Sprich: Da wird genausoviel Mumpitz zusammen gekleistert. Die hatten ja auch schon mal geschrieben, daß Weihnachten in Kreuzberg verboten wäre...

Im Artikel der TAZ wird zB nichts von "Lächeln" erwähnt. Interessanterweise lassen sich gar keine offizielleren Quellen als Taz, die Zeit und B.Z. finden, so daß man gar nicht überprüfen kann, ob das Zitat _"körperbetont gekleidet und ohne Anlass lächelnd inszeniert"_ korrekt oder aus dem Zusammenhang gerissen ist.



> Wer definiert denn überhaupt, was sexistisch ist?


Na, diese Arbeitsgruppe.



> Und ich dachte, man könnte sich hier auch höflich unterhalten. An dem Papier der "Arbeitsgruppe gegen frauenfeindliche, sexistische und diskriminierende Werbung“ -- ganz gerecht nach Geschlechterproporz aus zwölf Frauen und einem Mann zusammengesetzt -- hätte jeder Mullah seine Freude.
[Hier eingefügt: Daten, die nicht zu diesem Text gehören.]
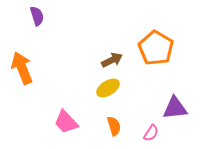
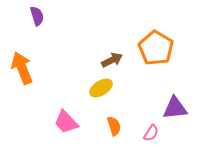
yellow ellipse: moved 7 px left
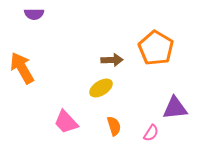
purple semicircle: moved 3 px left, 2 px up; rotated 108 degrees clockwise
brown arrow: rotated 25 degrees clockwise
orange arrow: rotated 8 degrees counterclockwise
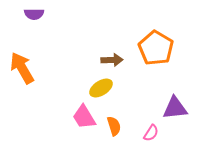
pink trapezoid: moved 18 px right, 5 px up; rotated 12 degrees clockwise
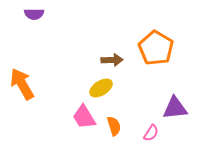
orange arrow: moved 16 px down
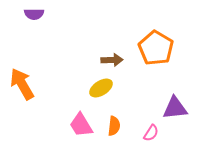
pink trapezoid: moved 3 px left, 8 px down
orange semicircle: rotated 24 degrees clockwise
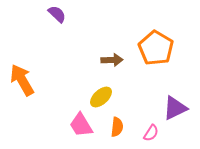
purple semicircle: moved 23 px right; rotated 138 degrees counterclockwise
orange arrow: moved 4 px up
yellow ellipse: moved 9 px down; rotated 10 degrees counterclockwise
purple triangle: rotated 20 degrees counterclockwise
orange semicircle: moved 3 px right, 1 px down
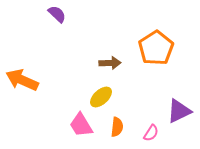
orange pentagon: rotated 8 degrees clockwise
brown arrow: moved 2 px left, 3 px down
orange arrow: rotated 36 degrees counterclockwise
purple triangle: moved 4 px right, 3 px down
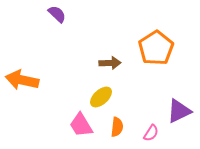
orange arrow: rotated 12 degrees counterclockwise
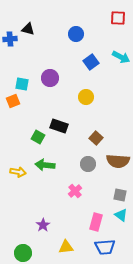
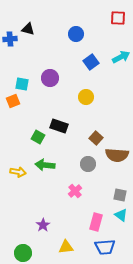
cyan arrow: rotated 54 degrees counterclockwise
brown semicircle: moved 1 px left, 6 px up
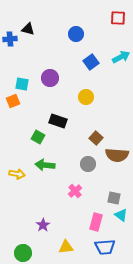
black rectangle: moved 1 px left, 5 px up
yellow arrow: moved 1 px left, 2 px down
gray square: moved 6 px left, 3 px down
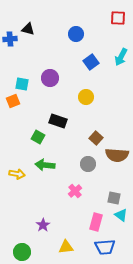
cyan arrow: rotated 144 degrees clockwise
green circle: moved 1 px left, 1 px up
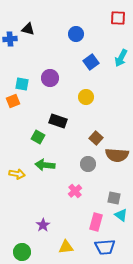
cyan arrow: moved 1 px down
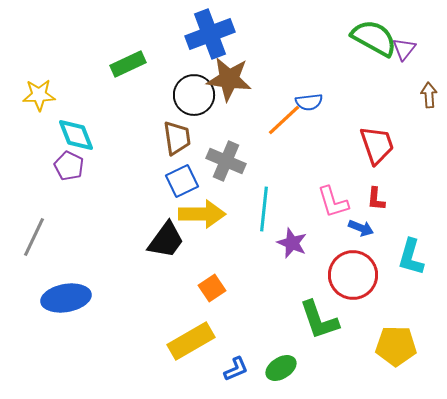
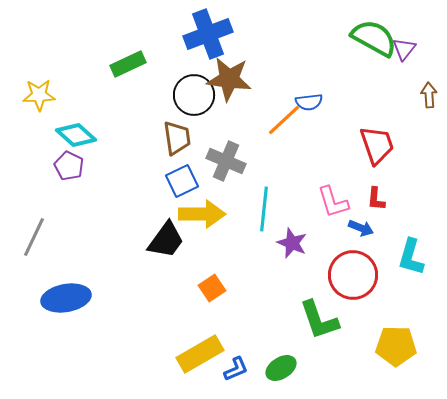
blue cross: moved 2 px left
cyan diamond: rotated 27 degrees counterclockwise
yellow rectangle: moved 9 px right, 13 px down
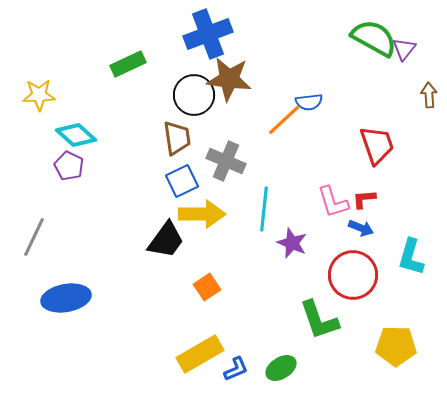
red L-shape: moved 12 px left; rotated 80 degrees clockwise
orange square: moved 5 px left, 1 px up
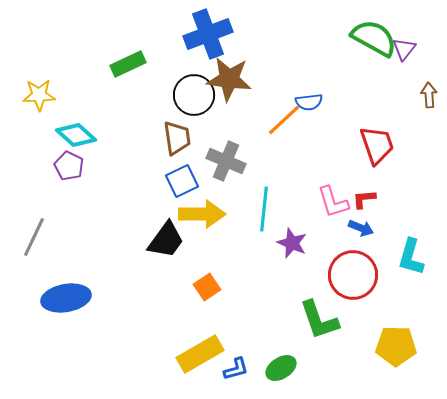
blue L-shape: rotated 8 degrees clockwise
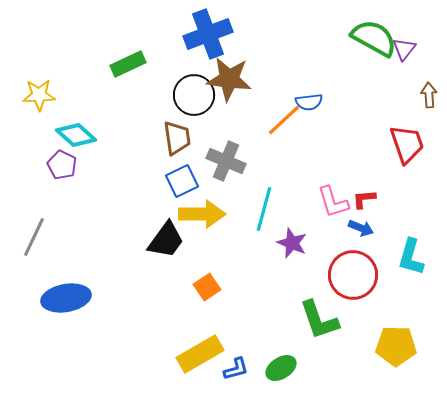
red trapezoid: moved 30 px right, 1 px up
purple pentagon: moved 7 px left, 1 px up
cyan line: rotated 9 degrees clockwise
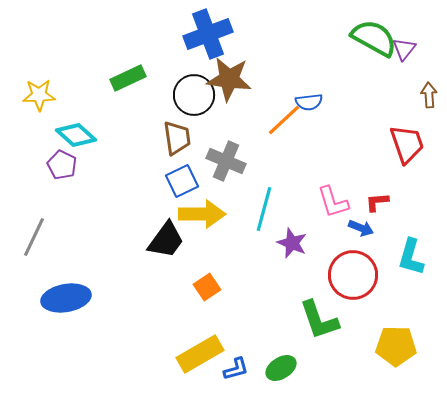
green rectangle: moved 14 px down
red L-shape: moved 13 px right, 3 px down
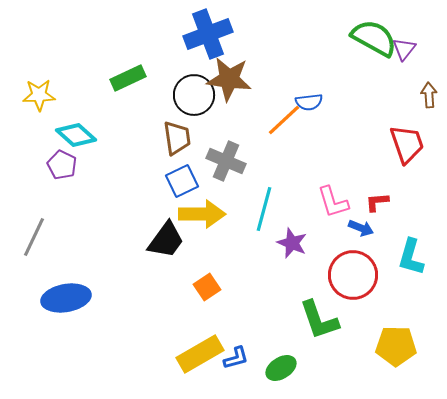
blue L-shape: moved 11 px up
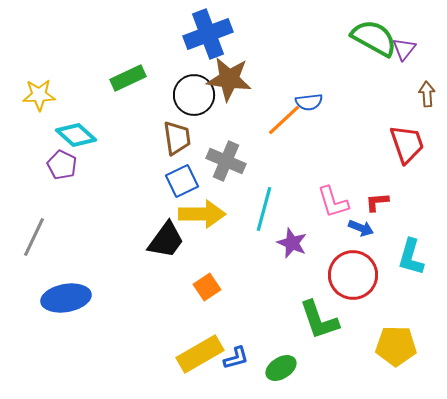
brown arrow: moved 2 px left, 1 px up
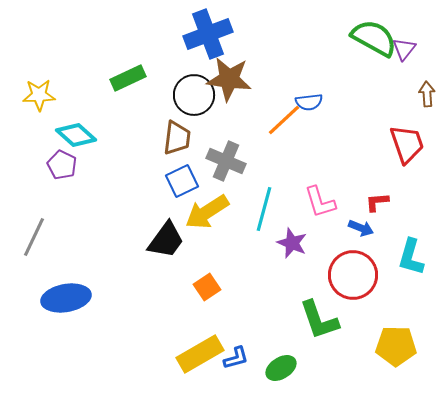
brown trapezoid: rotated 15 degrees clockwise
pink L-shape: moved 13 px left
yellow arrow: moved 5 px right, 2 px up; rotated 147 degrees clockwise
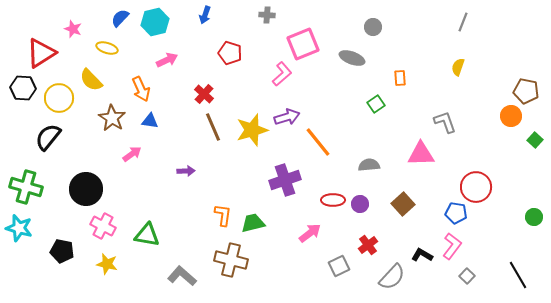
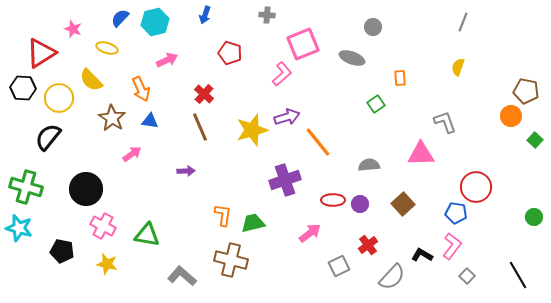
brown line at (213, 127): moved 13 px left
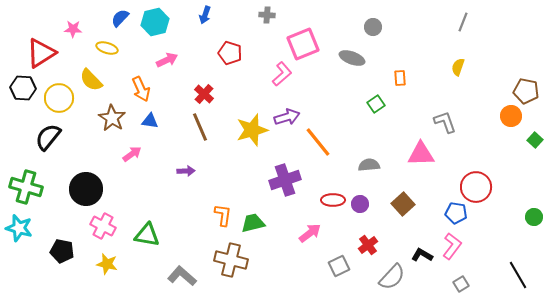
pink star at (73, 29): rotated 18 degrees counterclockwise
gray square at (467, 276): moved 6 px left, 8 px down; rotated 14 degrees clockwise
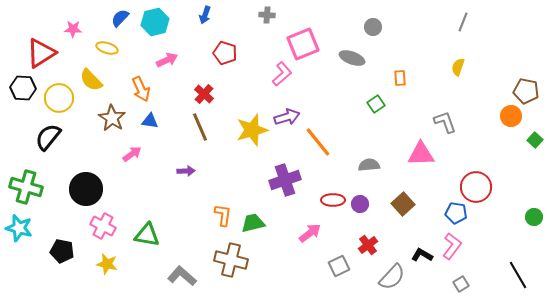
red pentagon at (230, 53): moved 5 px left
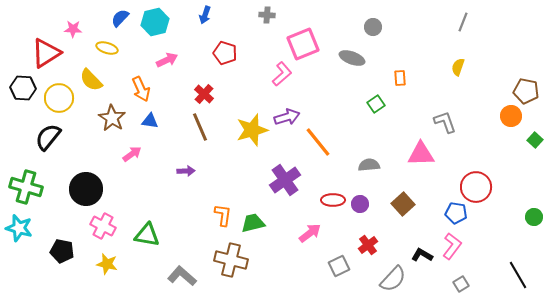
red triangle at (41, 53): moved 5 px right
purple cross at (285, 180): rotated 16 degrees counterclockwise
gray semicircle at (392, 277): moved 1 px right, 2 px down
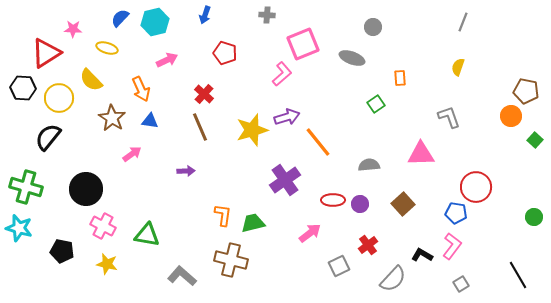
gray L-shape at (445, 122): moved 4 px right, 5 px up
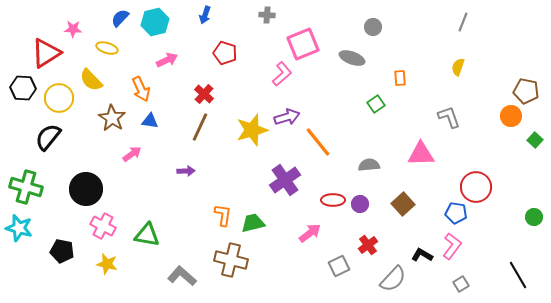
brown line at (200, 127): rotated 48 degrees clockwise
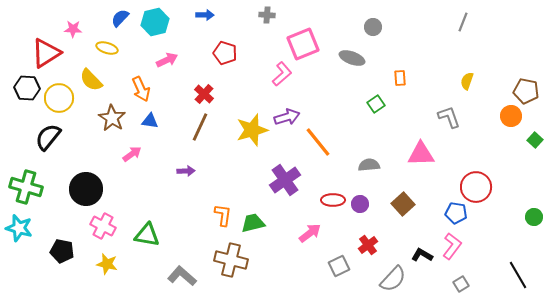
blue arrow at (205, 15): rotated 108 degrees counterclockwise
yellow semicircle at (458, 67): moved 9 px right, 14 px down
black hexagon at (23, 88): moved 4 px right
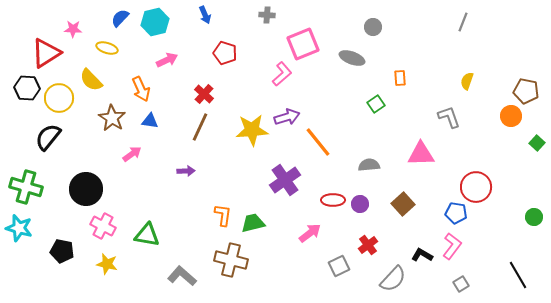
blue arrow at (205, 15): rotated 66 degrees clockwise
yellow star at (252, 130): rotated 12 degrees clockwise
green square at (535, 140): moved 2 px right, 3 px down
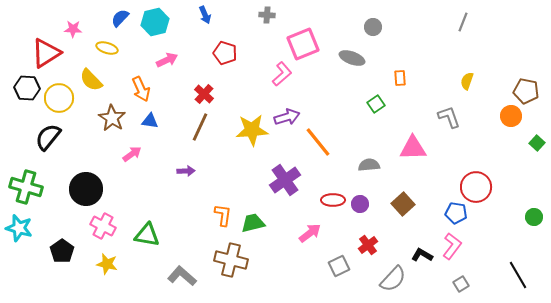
pink triangle at (421, 154): moved 8 px left, 6 px up
black pentagon at (62, 251): rotated 25 degrees clockwise
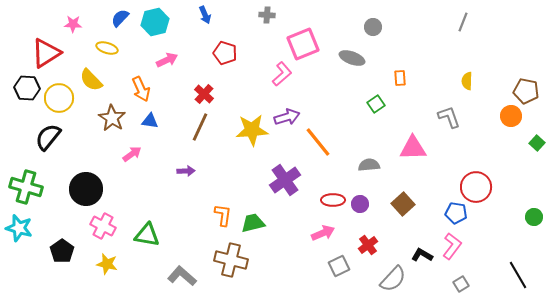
pink star at (73, 29): moved 5 px up
yellow semicircle at (467, 81): rotated 18 degrees counterclockwise
pink arrow at (310, 233): moved 13 px right; rotated 15 degrees clockwise
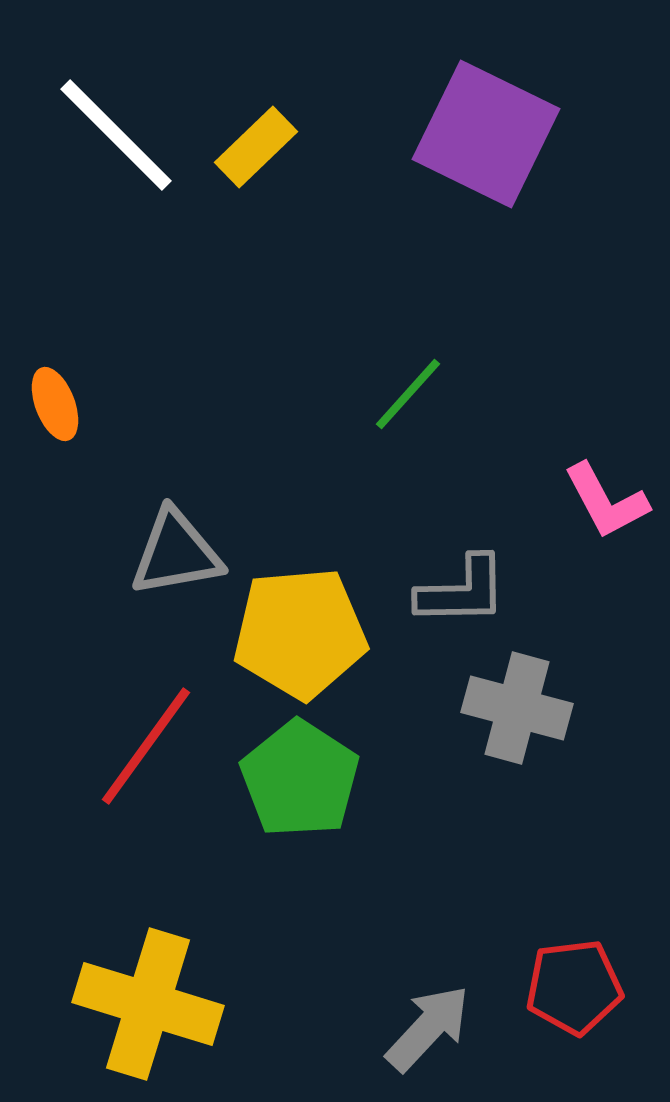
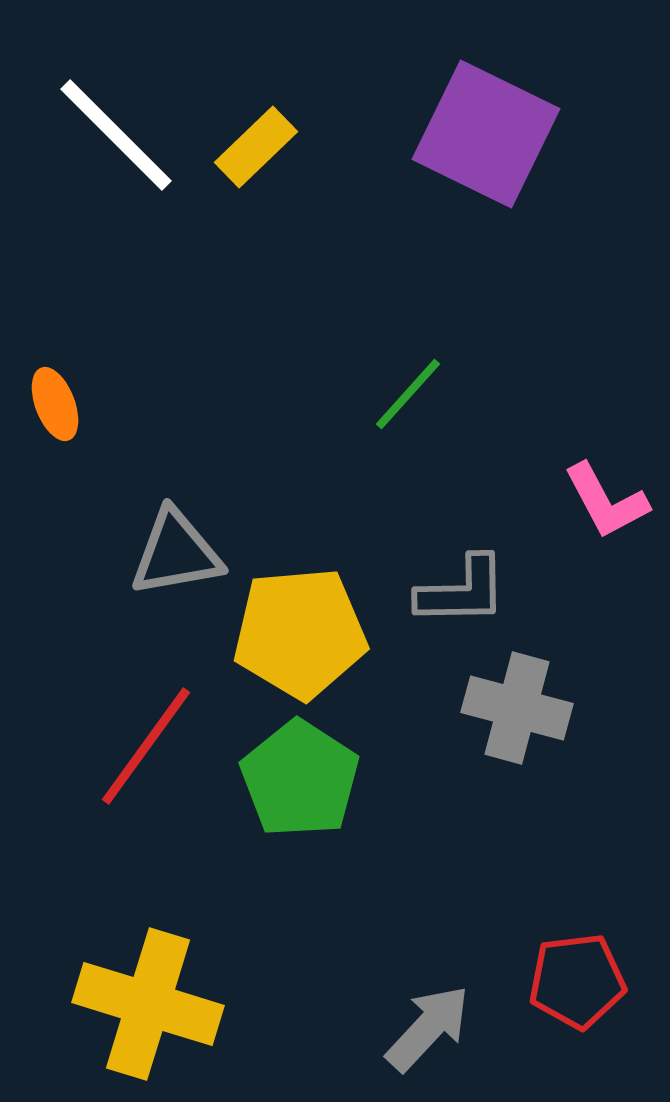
red pentagon: moved 3 px right, 6 px up
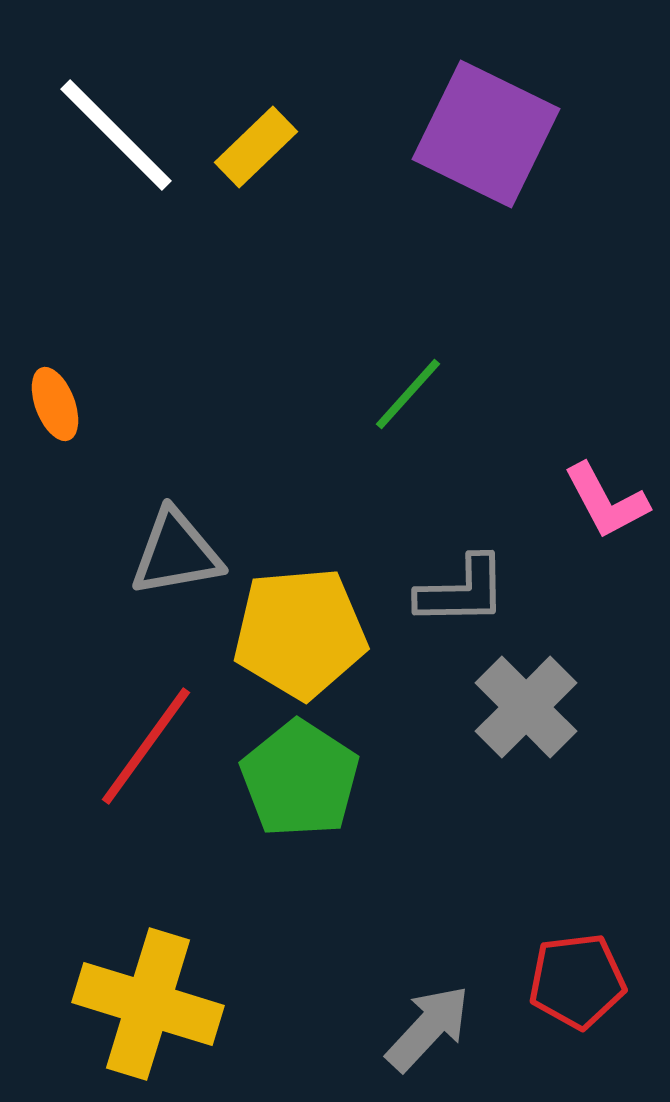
gray cross: moved 9 px right, 1 px up; rotated 30 degrees clockwise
Ja sicher. Genauso wie er an veganem Essen seine Freude hätte.
Aber das hat doch nichts mit einem "Sultanerlaß" zu tun - es gibt verschiedenste Gründe, etwas gegen Sexismus zu unternehmen. Und auch mal den Bogen zu überspannen. 
Wenn tatsächlich so ein Bild wie im B.Z. Artikel (die OBI Werbung) wegen dem "Lächeln" verboten würde, gäbe es deutliche und laute Gegenstimmen & Co. 
Solange das aber eh nur vier(!) Anzeigeflächen betrifft,  - laß sie sich doch mit ihrem ZwergInnenaufstand lächerlich machen ...


----------



## Worrel (20. März 2016)

Honigpumpe schrieb:


> Die Japaner sind mir mit ihrem Schulmädchentick aber mal wirklich suspekt. Und stimmt es, daß es man da gebrauchte Mädchenslips zum Schnüffeln aus dem Automaten ziehen kann? So ungefähr stelle ich mir Japan vor ...  Das Gewusel von Tokio muß die Hölle sein -- ich glaube kaum, daß es da großartig entspannt zugeht.


Wikipedia sagt:
_"In Japan wurde 1993 der Versuch unternommen, Verkaufsautomaten für getragene Unterwäsche (hauptsächlich Mädchenslips) aufzustellen, die Betreiber wurden jedoch wegen gesetzlicher Verstöße verhaftet und die Automaten wieder abgebaut. Obwohl es seither immer wieder Berichte über angebliche Sichtungen solcher Automaten in Japan gibt, die sich meist als tatsächlich existierende Automaten für frische, unbenutzte Unterwäsche herausstellen, dürften die so genannten „Mädchenschlüpfer-Automaten“ mittlerweile als Urban Legend einzustufen sein."_


----------



## Alreech (20. März 2016)

Worrel schrieb:


> Wikipedia sagt:
> _"In Japan wurde 1993 der Versuch unternommen, Verkaufsautomaten für getragene Unterwäsche (hauptsächlich Mädchenslips) aufzustellen, die Betreiber wurden jedoch wegen gesetzlicher Verstöße verhaftet und die Automaten wieder abgebaut. Obwohl es seither immer wieder Berichte über angebliche Sichtungen solcher Automaten in Japan gibt, die sich meist als tatsächlich existierende Automaten für frische, unbenutzte Unterwäsche herausstellen, dürften die so genannten „Mädchenschlüpfer-Automaten“ mittlerweile als Urban Legend einzustufen sein."_


Derail diese Diskussion bitte nicht mit Fakten, o.k. ?


----------



## Worrel (20. März 2016)

Alreech schrieb:


> Derail diese Diskussion bitte nicht mit Fakten, o.k. ?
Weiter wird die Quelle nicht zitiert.